The other day on Instagram (sometimes it seems everything happens on Instagram) me and my interior-obsessed Instamums were chatting about having your family home featured in a magazine. “Oh, I’ve been asked about that before,” exclaimed one owner of a handful of children and a to-die-for home (500+ likes per room pic shared), “but I’ve always said no. I’m worried my home won’t ever be perfect enough!”
Ah, fellow Instagrammer, if only you knew! Since The Pink House launched earlier this year, my home has been the subject of a few professional photoshoots, for blog posts, Grazia and Good Homes mag. As a result I’ve learned that what you see in the oh-so-perfect family home tour pics is a loooong way from reality. So here, for the record, is what actually happens on photo shoot day…
TRUTH 1) Same shit, different location
Despite your best efforts to finally tidy up all the crap before the photographer arrives, somehow you discover said crap has mysteriously multiplied overnight. Which may or may not have something to do with the trolleyful of extra ‘props’ you bought the day before at IKEA. But the photographer’s here now and she's on a tight schedule that doesn't allow for your laborious tidying, so what you gonna do? I’ll tell you: shove all the extraneous shit BEHIND THE CAMERA. This is an extremely effective way of making your home look practically perfect in each photo. It’s also an extremely effective way of helping burn those calories. Because once your oh-so-patient photographer (hello Grazia photographer Susie Lowe) has taken a photo of THAT end of your living room, guess what shot she’s going to want next? Yup, the OTHER end of your living room; the end that is now buried under a double crap pile. My biceps are still feeling the burn two months later. And my house is still a tip - wouldn't know it from Susie's photos below, would you? Ha! Fooled you!
TRUTH 2) You will suddenly have nothing to wear
Except a) black clothes, b) clothes with inappropriate slogans, and c) clothes that clash with everything in your home. A couple of weeks ago the fantastically patient Katie from @beautifulhomesinthenorth came to photograph The Pink House - and me in The Pink House - for Good Homes magazine. The shoot included an episode where she tactfully tried to explain that my favourite floral-print Isabel Marant shirt clashed horrifically with the fabric on my armchair. Except without using the words ‘clashed’ or ‘horrifically’. I was gently encouraged to change into something that wasn’t either crazily patterned, black, or emblazoned with the word ‘fuck’, which left me with my sports bra and the outfit I’d worn for Halloween last year. #ootd this was NOT.
TRUTH 3) The sun will shine
Didn’t expect that, did you? Except, sadly, I have discovered that contrary to my PPS (Pre Photo Shoot) expectations, the sun is a total nightmare when it finally - and inevitably - appears during an interior shoot, having gone AWOL for the entirety of the previous 30 days. Because then the sunshiney bit on your coffee table is brighter than Justin Bieber’s teeth, while the rest of the room fades into gloomy Darth Vader darkness in comparison. Or you get the REALLY annoying sun-in, sun-out scenario.

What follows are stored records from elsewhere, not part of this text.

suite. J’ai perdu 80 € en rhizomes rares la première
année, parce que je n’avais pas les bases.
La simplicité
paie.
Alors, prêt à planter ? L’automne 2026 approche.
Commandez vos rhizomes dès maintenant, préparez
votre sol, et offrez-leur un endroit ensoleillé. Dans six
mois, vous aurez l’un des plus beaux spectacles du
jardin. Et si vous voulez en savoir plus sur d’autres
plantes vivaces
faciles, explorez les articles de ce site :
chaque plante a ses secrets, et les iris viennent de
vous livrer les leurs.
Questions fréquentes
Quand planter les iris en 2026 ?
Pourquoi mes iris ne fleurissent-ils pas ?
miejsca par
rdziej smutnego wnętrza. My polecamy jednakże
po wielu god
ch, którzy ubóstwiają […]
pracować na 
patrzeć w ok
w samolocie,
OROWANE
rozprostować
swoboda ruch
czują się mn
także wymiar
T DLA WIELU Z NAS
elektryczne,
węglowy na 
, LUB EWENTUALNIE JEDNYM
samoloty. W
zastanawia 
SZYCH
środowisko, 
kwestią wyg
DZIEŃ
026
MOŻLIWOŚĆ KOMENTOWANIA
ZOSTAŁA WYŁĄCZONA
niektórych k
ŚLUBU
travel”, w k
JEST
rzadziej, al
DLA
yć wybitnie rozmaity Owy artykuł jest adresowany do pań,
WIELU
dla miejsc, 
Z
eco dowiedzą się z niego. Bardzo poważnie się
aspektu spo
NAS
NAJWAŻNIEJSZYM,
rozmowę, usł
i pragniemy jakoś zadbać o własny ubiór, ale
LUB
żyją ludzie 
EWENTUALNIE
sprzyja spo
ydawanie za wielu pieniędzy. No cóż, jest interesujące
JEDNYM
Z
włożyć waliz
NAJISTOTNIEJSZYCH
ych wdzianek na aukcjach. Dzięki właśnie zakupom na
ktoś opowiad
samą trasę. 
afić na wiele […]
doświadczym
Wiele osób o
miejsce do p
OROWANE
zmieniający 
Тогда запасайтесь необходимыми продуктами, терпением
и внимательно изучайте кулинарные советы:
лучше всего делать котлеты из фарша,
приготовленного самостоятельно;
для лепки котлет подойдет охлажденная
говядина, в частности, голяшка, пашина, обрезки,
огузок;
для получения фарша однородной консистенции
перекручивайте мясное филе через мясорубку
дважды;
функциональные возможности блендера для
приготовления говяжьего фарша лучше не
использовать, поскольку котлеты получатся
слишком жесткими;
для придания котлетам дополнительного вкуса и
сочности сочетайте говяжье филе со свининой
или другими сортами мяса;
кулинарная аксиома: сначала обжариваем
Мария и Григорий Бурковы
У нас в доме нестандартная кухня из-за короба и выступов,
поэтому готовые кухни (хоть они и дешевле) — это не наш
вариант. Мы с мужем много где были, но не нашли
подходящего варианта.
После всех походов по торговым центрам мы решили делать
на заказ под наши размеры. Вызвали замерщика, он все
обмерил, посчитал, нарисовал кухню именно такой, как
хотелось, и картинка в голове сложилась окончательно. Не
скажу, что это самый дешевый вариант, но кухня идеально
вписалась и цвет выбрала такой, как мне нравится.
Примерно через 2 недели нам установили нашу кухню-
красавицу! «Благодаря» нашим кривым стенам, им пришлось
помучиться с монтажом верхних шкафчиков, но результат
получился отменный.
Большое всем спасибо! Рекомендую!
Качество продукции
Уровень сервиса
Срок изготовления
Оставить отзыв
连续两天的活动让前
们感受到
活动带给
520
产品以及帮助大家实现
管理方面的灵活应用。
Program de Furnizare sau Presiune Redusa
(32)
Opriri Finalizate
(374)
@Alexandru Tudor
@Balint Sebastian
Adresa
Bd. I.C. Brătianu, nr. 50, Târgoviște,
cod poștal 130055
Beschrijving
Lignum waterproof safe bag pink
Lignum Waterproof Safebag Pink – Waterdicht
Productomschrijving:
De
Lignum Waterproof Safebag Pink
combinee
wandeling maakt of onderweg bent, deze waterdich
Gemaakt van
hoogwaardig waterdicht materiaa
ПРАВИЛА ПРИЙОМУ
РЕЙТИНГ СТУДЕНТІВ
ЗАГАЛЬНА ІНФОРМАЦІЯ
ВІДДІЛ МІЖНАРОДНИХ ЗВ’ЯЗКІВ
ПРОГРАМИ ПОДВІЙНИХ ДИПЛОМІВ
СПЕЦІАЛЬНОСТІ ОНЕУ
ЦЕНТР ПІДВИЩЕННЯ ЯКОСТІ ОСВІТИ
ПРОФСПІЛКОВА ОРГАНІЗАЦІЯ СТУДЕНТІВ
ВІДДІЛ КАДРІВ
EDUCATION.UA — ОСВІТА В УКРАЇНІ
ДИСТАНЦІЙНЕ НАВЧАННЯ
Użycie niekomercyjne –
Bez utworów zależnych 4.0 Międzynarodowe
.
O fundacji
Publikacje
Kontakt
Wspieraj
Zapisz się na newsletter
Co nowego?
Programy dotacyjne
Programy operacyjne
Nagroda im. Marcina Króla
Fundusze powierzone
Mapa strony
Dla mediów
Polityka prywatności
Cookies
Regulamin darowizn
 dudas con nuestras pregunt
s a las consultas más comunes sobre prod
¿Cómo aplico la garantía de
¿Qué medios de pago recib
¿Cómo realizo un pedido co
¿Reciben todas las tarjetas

Yup, those calculating clouds are sure to appear at JUST the wrong time, obliging your poor photographer to frantically raise and lower blinds and switch lights on and off so your bathroom doesn’t look like it’s in the Costa del Sol while your bedroom appears to be in deepest, darkest Iceland.
TRUTH 4) Your kid will kick off
If your child is expected to take part in the shoot, said child will have been going extra mental in the hour leading up to the photographer’s arrival. And quite possibly during the shoot itself. Emilie, blogger at Stella + the Stars (@stellaandthestars), sums it up: “As expected Stella totes didn’t get the ‘behave like a nice quiet toddler, not a total nutter on crack’ memo for today’s photoshoot”. Words that are accompanied by an Instagram pic of sweet little Stella faceplanted on the bed, only flailing feet and legs visible, while Emilie does her best impression of the sweating-yet-smiling emoji for the camera.
So there you have it, proof that however much of a shitheap your home looks right now, it can be ready for its close-up in a matter of minutes. Just make sure you have a full bottle of wine on standby to help you deal with the stress/aftermath. Insert sweating-yet-smiling emoji here.